Modeling the Survival of Chinook Salmon Smolts Outmigrating Through the Lower Sacramento River System

Modeling the Survival of Chinook Salmon Smolts Outmigrating Through the Lower Sacramento River System

Report Number
536
Authors
L.D. Brown, M.L. Eaton, D.A. Freedman, and others
Citation
Séminaire de Probabilités XXXIII, 388-394, Lecture Notes in Math. 1709, Springer, 1999
Abstract

A quasi-likelihood model with a ridge parameter was developed to understand the factors possibly associated with the survival of juvenile chinook salmon smolts outmigrating through the lower portions of the Sacramento river system. Coded-wire-tagged (CWT) chinook salmon smolts were released at various locations within the river between the years 1979 and 1995. Recoveries of these juvenile salmon in a lower river trawl fishery and later recoveries of adults from samples of ocean catches provided the basic data. Due to the number of interested parties with differing {\em a priori} opinions as to which factors most affected survival, a large number of covariates were required relative to the number of cases. To stabilize the parameter estimates and to improve predictive ability, a ridge parameter was included. Given the complexity of the processes generating recoveries, including possible dependencies between fish, and the additional sources of variation experienced by ocean recoveries relative to river recoveries, separate dispersion parameters were applied to the river and ocean recoveries. Interpretation of estimated coefficients was delicate given correlation between some of the covariates, the biases introduced by the ridge parameter, and possible confounding factors.

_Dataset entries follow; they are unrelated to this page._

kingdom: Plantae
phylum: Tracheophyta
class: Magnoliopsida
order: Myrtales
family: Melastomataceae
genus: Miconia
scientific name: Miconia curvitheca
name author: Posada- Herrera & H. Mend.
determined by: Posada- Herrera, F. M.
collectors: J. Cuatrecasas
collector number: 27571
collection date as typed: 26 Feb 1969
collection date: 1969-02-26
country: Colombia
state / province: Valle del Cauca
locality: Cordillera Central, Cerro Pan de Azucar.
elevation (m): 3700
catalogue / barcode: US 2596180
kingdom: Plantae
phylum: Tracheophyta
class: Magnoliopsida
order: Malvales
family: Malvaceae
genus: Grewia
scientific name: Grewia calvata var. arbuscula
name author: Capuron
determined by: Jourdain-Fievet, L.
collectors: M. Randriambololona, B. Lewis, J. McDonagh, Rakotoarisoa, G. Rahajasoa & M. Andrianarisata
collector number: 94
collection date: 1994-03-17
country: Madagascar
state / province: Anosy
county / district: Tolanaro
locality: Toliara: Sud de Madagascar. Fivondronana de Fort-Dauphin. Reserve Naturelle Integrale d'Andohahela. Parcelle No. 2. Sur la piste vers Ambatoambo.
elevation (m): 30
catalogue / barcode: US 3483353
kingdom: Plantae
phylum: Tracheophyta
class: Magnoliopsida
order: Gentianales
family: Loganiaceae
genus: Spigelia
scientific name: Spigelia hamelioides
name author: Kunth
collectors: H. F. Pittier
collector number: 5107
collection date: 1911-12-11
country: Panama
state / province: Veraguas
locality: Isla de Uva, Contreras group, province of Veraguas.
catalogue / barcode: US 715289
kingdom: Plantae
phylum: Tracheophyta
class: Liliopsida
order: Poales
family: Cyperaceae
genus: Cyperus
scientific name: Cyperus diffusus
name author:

With these caveats in mind, we found the most influential covariates to be the water temperature covariates and a measure of regional pesticide application, with increasing temperatures and increasing pesticide levels having a negative association with recoveries. Two covariates were of particular interest to the biologists and water managers: the position of a water diversion gate (open or closed) separating the mainstem from the central delta and the relative fraction of water exported for irrigation and urban consumption. Of these two, only gate position suggested a strong effect. When the gate was open, fish released upstream of the gate suffered increased mortality but survival increased for fish released in the central delta region (on the other side of the gate). Over the range of export levels observed, there was no strong evidence for either adverse or beneficial effects of increasing water exports.